Chapter 11 ■ the World Wide Web
218
If you are able to get it installed, Listing 11-12 can use the library to parse the HTML instead.
$ pip install lxml
$ python mscrape.py -l http://127.0.0.1:5000/
125 Registration for PyCon
200 Payment for writing that code
325 Total payments made
Again, the same basic steps are in operation as with BeautifulSoup. You start at the top of the document, use a
find or search method—in this case cssselect()—to zero in on the elements that interest you, and then use further
searches either to grab subordinate elements or, in the end, to ask elements for the text that they contain so that you
can parse and display it.
lxml is not only faster than BeautifulSoup, but it also presents many options for how you can select elements.

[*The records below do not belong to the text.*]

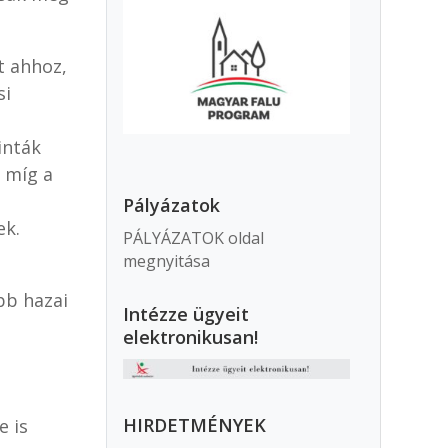
t ahhoz,
si
t
inták
, míg a
Pályázatok
ek.
PÁLYÁZATOK oldal
megnyitása
bb hazai
Intézze ügyeit
elektronikusan!
HIRDETMÉNYEK
e is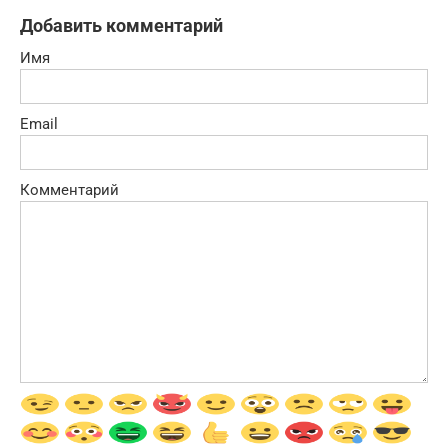
Добавить комментарий
Имя
Email
Комментарий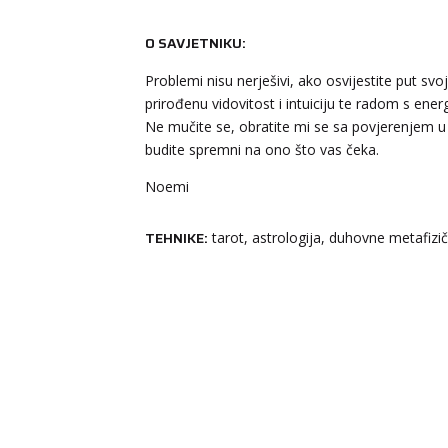
O SAVJETNIKU:
Problemi nisu nerješivi, ako osvijestite put 
prirođenu vidovitost i intuiciju te radom s ene
Ne mučite se, obratite mi se sa povjerenjem u 
budite spremni na ono što vas čeka.
Noemi
TEHNIKE:
tarot, astrologija, duhovne metafizič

• It supports CSS patterns with cssselect(). This is especially important when looking for
elements by class because an element is considered to be in the class x whether its class
attribute is written as class="x" or class="x y" or class="w x".

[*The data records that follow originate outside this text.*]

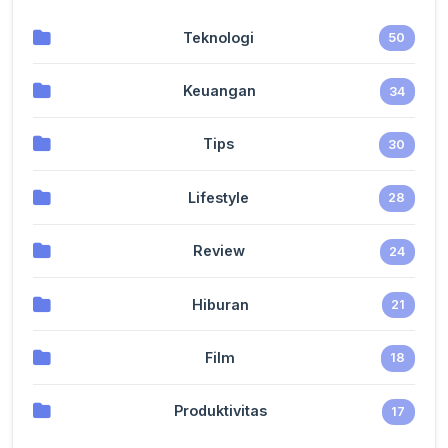
Teknologi
50
Keuangan
34
Tips
30
Lifestyle
28
Review
24
Hiburan
21
Film
18
Produktivitas
17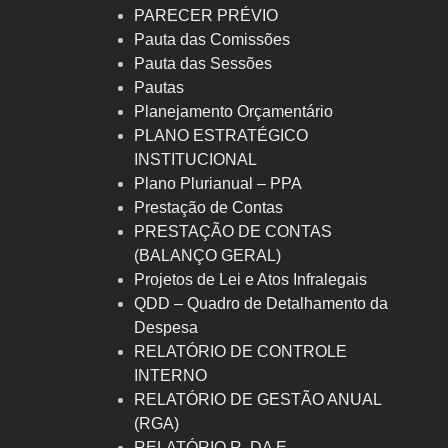
PARECER PRÉVIO
Pauta das Comissões
Pauta das Sessões
Pautas
Planejamento Orçamentário
PLANO ESTRATÉGICO
INSTITUCIONAL
Plano Plurianual – PPA
Prestação de Contas
PRESTAÇÃO DE CONTAS
(BALANÇO GERAL)
Projetos de Lei e Atos Infralegais
QDD – Quadro de Detalhamento da
Despesa
RELATÓRIO DE CONTROLE
INTERNO
RELATÓRIO DE GESTÃO ANUAL
(RGA)
RELATÓRIO R. DA E.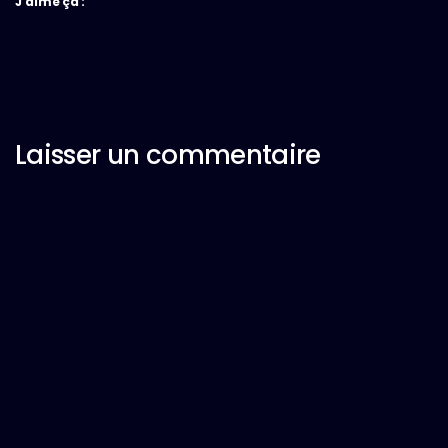
J’aime ça :
Laisser un commentaire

• It supports XPath expressions with its xpath() method, beloved by XML aficionados. They
look like './/p' to find all paragraphs, for example. One fun aspect of an XPath expression
is that you can end it with '.../text()' and simply get back the text inside each element,
instead of getting back Python objects, of which you then have to request the text inside of
them.
• It natively supports a fast subset of XPath operations through its find() and findall()
methods.
Note that, in both of these cases, the scraper had to do a bit of work because the payment description field is its
own element but the dollar amount at the beginning of each line was not placed inside its own element by the
site designer. This is a quite typical problem; some things that you want from a page will be sitting conveniently in an
element by themselves, while others will be in the middle of other text and will need you to use traditional Python
string methods such as split() and strip() to rescue them from their context.
Recursive Scraping
The source code repository for this book includes a small static web site that makes it deliberately difficult for a web
scraper to reach all of its pages. You can view it online here:
https://github.com/brandon-rhodes/fopnp/tree/m/py3/chapter11/tinysite/
If you have checked out the source code repository, you can serve it on your own machine by using Python’s
built-in web server.
$ cd py3/chapter11/tinysite
$ python -m http.server
Serving HTTP on 0.0.0.0 port 8000 ...
If you view the page source and then look around using the web debugging tools of your browser, you will see that
not all of the links on the front page at http://127.0.0.1:8000/ are delivered at the same moment. Only two, in fact
(“page1” and “page2”) are present in the raw HTML of the page as real anchor tags with href="" attributes.
The next two pages are behind a form with a Search submit button, and they will not be accessible unless the
button is clicked.